Logging Your Food Can Get Cumbersome: The upshot of measuring your food is that you’re better at guesstimating when you’re in situations when you can’t (or won’t) measure: out for dinner, at a party, etc. I know about how much steak is 120 grams, and likewise with chicken. I’m pretty sure I know how much salad I ate when I can’t measure. A half of a medium baked potato is around 80 grams. But measuring half a dozen pieces of salami and some bits of brie can get downright fiddly.
Me, inThoughts on Losing 90 Pounds, or Bouncing Along the Bottom
One of the reasons I started counting calories is the first place was not to lose weight, but to understand what I was eating having lost the majority of it. It took me a year to get to 165, and looking back at pictures from that time, that was a good weight for me (I’ve been floating around 155 these days).
I got to 165 by cutting back on intake and increasing my physical activity. But I never measured my food to get there. I suspected, though, that it might be an important maintenance practice.
With that thought in mind, I downloaded FoodNoms shortly into 2024, and started weighing my food. I imagined that I’d be able to use the practice at home to get a sense of what I was eating when I couldn’t measure my food–think restaurants and dinner out with friends. (I won’t pull a scale out of my pocket in a restaurant.) Writing this, I realize how contrary my approach was: I was doing a good job “feeling” my way through it, but longed to understand it numerically.
Indeed, weighing and logging my food and drink helped me absorb some standards that assist with tracking when I can’t measure my food. For example , I’m disciplined about measuring a 100-gram serving of wine to enjoy with dinner. That’s just a bit less than 4 oz. So that’s a good ballpark number for winery visits, 100 grams.
- Cheese is something I love, but it’s calorie-dense. By weighing my apps at home, I noticed that I tend to lop off about five grams of most cheeses. That’s true of cheeses like cheddar, Asiago, and Manchego. Brie, however, finds itself cut off in gooey 12-16 gram bites. And viscous blobs of burrata tend to weight 20 grams or so.
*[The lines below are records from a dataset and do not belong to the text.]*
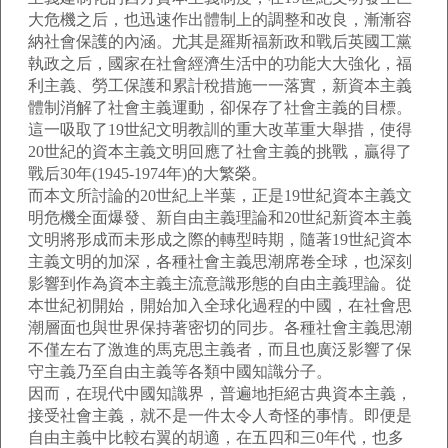
大危機之后，也迅速作出體制上的調整和改良，漸漸容
納社會保護的內涵。尤其是羅斯福新政和戰后英國工黨
執政之后，國家在社會經濟生活中的功能大大強化，福
利主義、勞工保護和累計稅措施一一落實，新資本主義
體制消解了社會主義運動，卻保存了社會主義的目標。
這一吸取了19世紀文明教訓的重大改革重大舉措，使得
20世紀的資本主義文明回應了社會主義的挑戰，贏得了
戰后30年(1945-1974年)的大繁榮。
而本文所討論的20世紀上半葉，正是19世紀資本主義文
明危機全面爆發、新自由主義理論和20世紀新資本主義
文明將形成而未形成之際的轉型時期，隨著19世紀資本
主義文明的加深，各種社會主義思潮席卷全球，也深刻
影響到作為資本主義主流意識形態的自由主義理論。從
本世紀初開始，開始加入全球化過程的中國，在社會思
潮層面也與世界保持著密切的同步。各種社會主義思潮
不僅左右了激進的馬克思主義者，而且也廣泛影響了保
守主義乃至自由主義等各類中國知識分子。
因而，在現代中國知識界，普遍地拒絕古典資本主義，
接受社會主義，就不是一件太令人奇怪的事情。即便是
自由主義中比較右翼的胡適，在五四和三0年代，也多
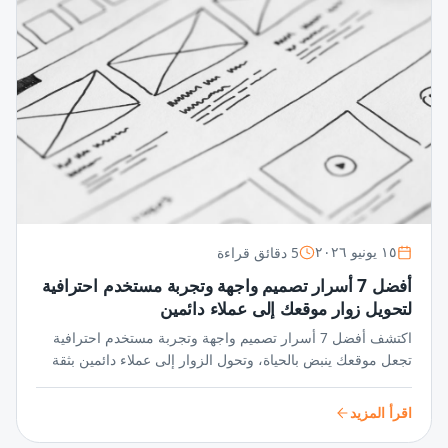
5 دقائق قراءة
١٥ يونيو ٢٠٢٦
أفضل 7 أسرار تصميم واجهة وتجربة مستخدم احترافية
لتحويل زوار موقعك إلى عملاء دائمين
اكتشف أفضل 7 أسرار تصميم واجهة وتجربة مستخدم احترافية
تجعل موقعك ينبض بالحياة، وتحول الزوار إلى عملاء دائمين بثقة
واحترافية لا تُضاهى في عالم المنافسة الرقمية.
اقرأ المزيد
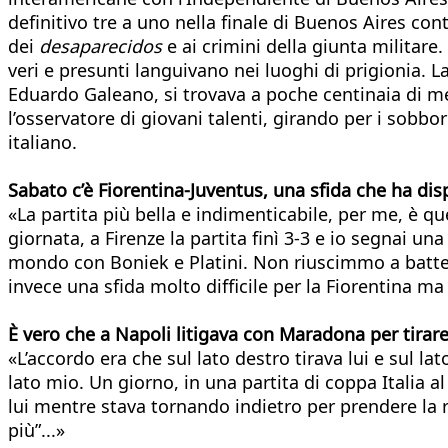
definitivo tre a uno nella finale di Buenos Aires co
dei
desaparecidos
e ai crimini della giunta militare
veri e presunti languivano nei luoghi di prigionia. 
Eduardo Galeano, si trovava a poche centinaia di me
l’osservatore di giovani talenti, girando per i sobb
italiano.
Sabato c’è Fiorentina-Juventus, una sfida che ha dis
«La partita più bella e indimenticabile, per me, è q
giornata, a Firenze la partita finì 3-3 e io segnai 
mondo con Boniek e Platini. Non riuscimmo a batterl
invece una sfida molto difficile per la Fiorentina ma
È vero che a Napoli litigava con Maradona per tirare
«L’accordo era che sul lato destro tirava lui e sul lat
lato mio. Un giorno, in una partita di coppa Italia a
lui mentre stava tornando indietro per prendere la r
più”...»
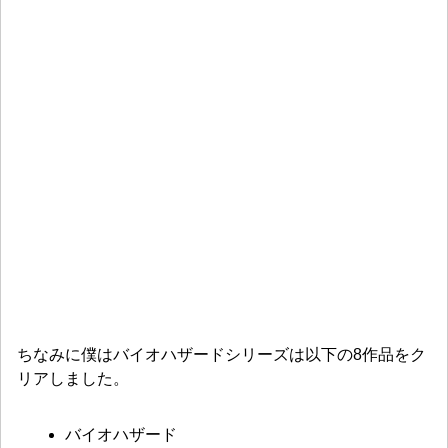
ちなみに僕はバイオハザードシリーズは以下の8作品をク
リアしました。
バイオハザード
A corollary: I will easily eat 10 grams of bread every time I hit the loaf, but the crostini Rhonda makes at home, which I invariably break in half, are five grams.
- Salami is usually 5 grams for a thin slice; thicker preparations are likely closer to 12 grams. Pepperoni is 3-5.
- Peanuts are around a gram a pice, so they’re easy. Almonds are a bit heavier, but they’re easy to count, too.
- I tend to eat 150-200 grams of protein: steak, chicken, or pork
- A banana is probably around 100 grams
- Tiny apples are 100 grams. Like comically small ones. That one you just housed was probably closer to 200.
Sure, you can log repeated five-gram bites of cheese into FoodNoms over a long, leisurely visit to your local winery. Or you can live. Tally to the rescue: this killer utility can eliminate the fiddliness of measuring food on the go.
Tally doesn’t have any opinions about what you count–It’s agnostic in purpose. You can tally good habits, bad habits, weird predilections, annoyances, interruptions, how many times you let the dog out, trips to the loo… Tally has no presets, no specific purpose. It just counts.

So how does food logging shake out on Tally? You create one or more tallies, organized, if you like, into sets, and set the step, reset to, and even a target, for the tally. You can count up or down.

I don’t need to tap a tally 100 times for a glass of wine; each tick of the tally is set to increment by 100. I leave cheese and salami set to increase by a gram at a time. And for spritzes? They’re invariably 6 oz of prosecco and 2 of aperol. So I can just count how many I had, because I don’t vary the recipe.

Tally is an amazingly flexible but focused utility for your iPhone. It only does one thing: count. But you can make it count what you want, any way you want.